Relogement problématique pour les victimes de Doweiqa
Le 28-09-2008 par Vincent Fortin
Le drame de l’effondrement de Doweiqa, attire de nouveau l’attention sur la pénurie de logement au Caire. Un dossier pourtant d’actualité depuis… quarante ans.
Minuit, nouvelle banlieue de Doweiqa. Malgré l’heure tardive, le quartier est en ébullition. Ici, ce n’est pas le Ramadan qui tient éveillé, mais la précarité : le voisinage se précipite autour d’une équipe d’aide alimentaire. Avec pour consigne de reloger des milliers d’habitants qui ont perdu leur logement – ou expulsés de force d’habitations soudain jugées trop dangereuses – un responsable local "distribue" des appartements.
C’est ici que le gouvernement entend prouver sa capacité à gérer le problème des ‘achouiat (logements de fortune), suite au drame de Doweiqa : au début du mois, un pan de la falaise du Moqattam s’écoulait sur un quartier informel, faisant plus d’une centaine de morts, selon un dernier bilan.

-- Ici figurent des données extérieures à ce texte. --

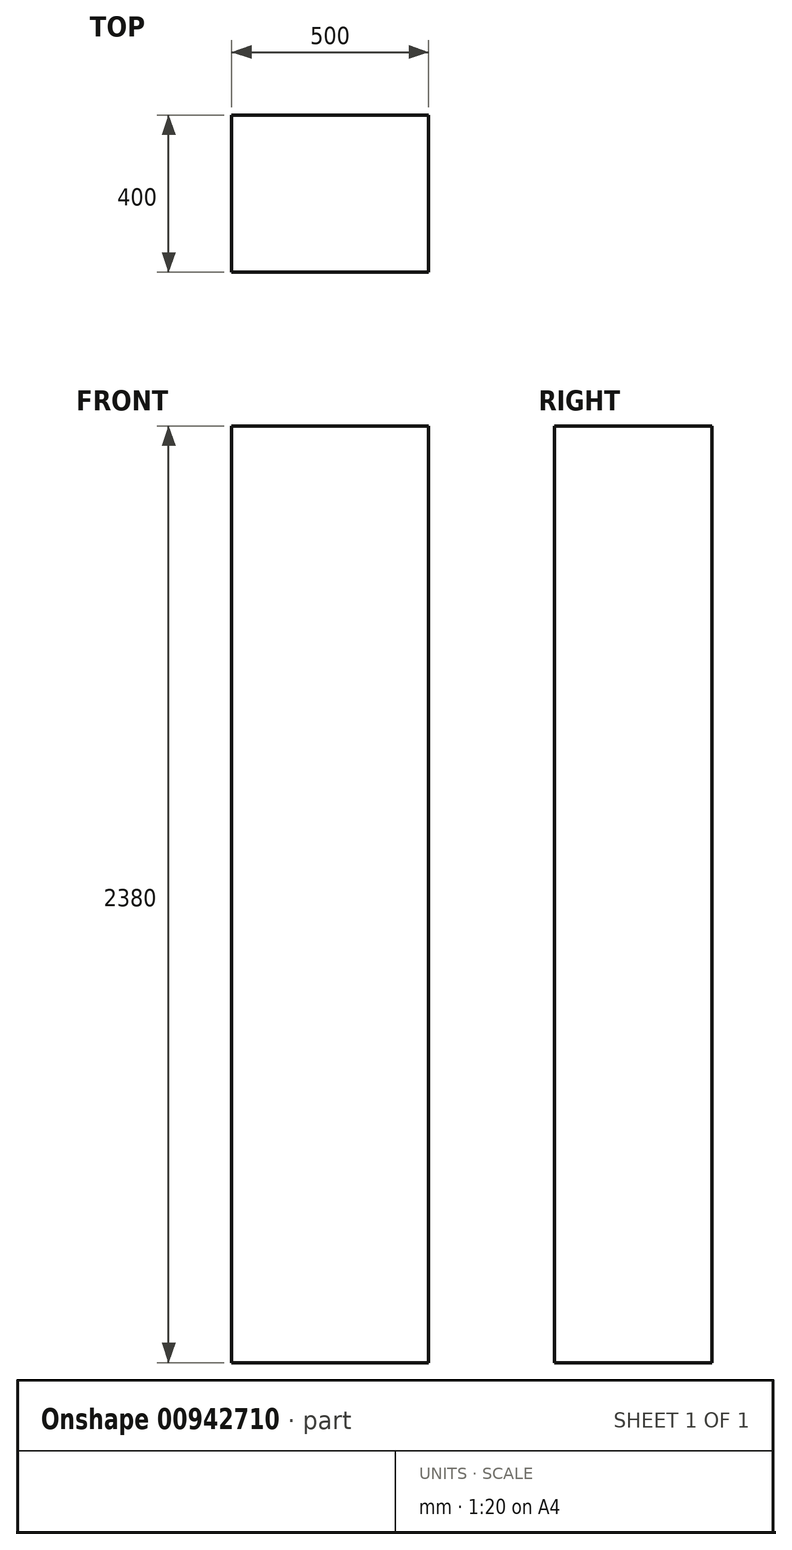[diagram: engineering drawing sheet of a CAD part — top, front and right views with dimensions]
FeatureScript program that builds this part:
annotation { "Feature Type Name" : "Feature", "Feature Type Description" : "" }
export const myFeature = defineFeature(function(context is Context, id is Id, definition is map)
    precondition{}
    {
        {
            var Q0;
            Q0=qCreatedBy(makeId("Top.planeOp"),FACE);
            var sketch = newSketch(context, id + "F0", { "sketchPlane" : qUnion([Q0])});
            skLineSegment(sketch, "E0.bottom", {"start": v(-250, 200) * mm, "end": v(250, 200) * mm});
            skLineSegment(sketch, "E0.top", {"start": v(-250, -200) * mm, "end": v(250, -200) * mm});
            skLineSegment(sketch, "E0.left", {"start": v(-250, -200) * mm, "end": v(-250, 200) * mm});
            skLineSegment(sketch, "E0.right", {"start": v(250, -200) * mm, "end": v(250, 200) * mm});
            skLineSegment(sketch, "E1", {"start": v(-250, 0) * mm, "end": v(0, 0) * mm, "construction": true});
            skLineSegment(sketch, "E2", {"start": v(0, 0) * mm, "end": v(250, 0) * mm, "construction": true});
            skLineSegment(sketch, "E3", {"start": v(0, 200) * mm, "end": v(0, 0) * mm, "construction": true});
            skPoint(sketch, "E3.endSnap0", {"position": v(0, 200) * mm});
            skLineSegment(sketch, "E4", {"start": v(0, 0) * mm, "end": v(0, -200) * mm, "construction": true});
            skSolve(sketch);
        }
        {
            var Q0;
            Q0 = qSketchRegion(id + "F0", true);
            var Q1;
            Q1=makeQuery(id+"F0.imprint","IMPRINT",FACE,{"disambiguationData":[TD([[makeQuery(id+"F0.imprint","IMPRINT",EDGE,{"derivedFrom":sQuery(id+"F0.wireOp",EDGE,"E0.bottom")}),-1.0]])]});
            extrude(context, id + "F1", {"entities" : qUnion([Q0, Q1]), "depth" : 2380 * mm, "offsetDistance" : 25 * mm});
        }
    });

Ce problème du logement précaire est pourtant ancien : Dans les années 70-80, l’explosion démographique et l’exode rurale drainent dans les quartiers pauvres du Caire plusieurs millions d’Egyptiens. Aujourd’hui, ils seraient près de 10 millions à vivre dans des logements illégaux.
Les "appartements de Suzanne"
Entre autres actions publiques pour endiguer le phénomène de paupérisation, Suzanne Mubarak lançait en 1999 un projet immobilier de grande envergure : 10 000 habitations gratuites devaient être réparties à travers la capitale, à destination des plus pauvres. Mais à la fin du chantier, l’urgence de relogement semble mystérieusement passée et ces "habitations prioritaires" rejoignent le juteux marché de l’immobilier.
Aujourd’hui, la stratégie d’aide publique laisse les habitants dubitatifs. Nombre de ces immeubles restent inoccupés, alors que certaines familles de Doweiqa vivent encore dans la rue. D’autres seraient forcées de déménager, pour l’exemple. Quant à certaines subventions décidées à la hâte, elles provoquent la colère : "j’ai à peine de quoi nourrir mes trois enfants tous les jours, mais on m’a offert une parabole", confie Heba, 25 ans.
Un problème plus profond
Cet exemple des "appartements de Suzanne" appuie l’image d’un régime plus enclin à gérer la crise au coup par coup, qu’à la racine. Comme un coup de peinture sur une carcasse rouillée, un effet d’annonce. Car le problème posé par l’effondrement de Doweiqa n’est certainement pas celui de turpitudes géologiques. Mais celui de l’exclusion, ancienne et récurrente, d’une immense partie de la population, qui n’a jamais eu l’opportunité économique de s’intégrer à la capitale.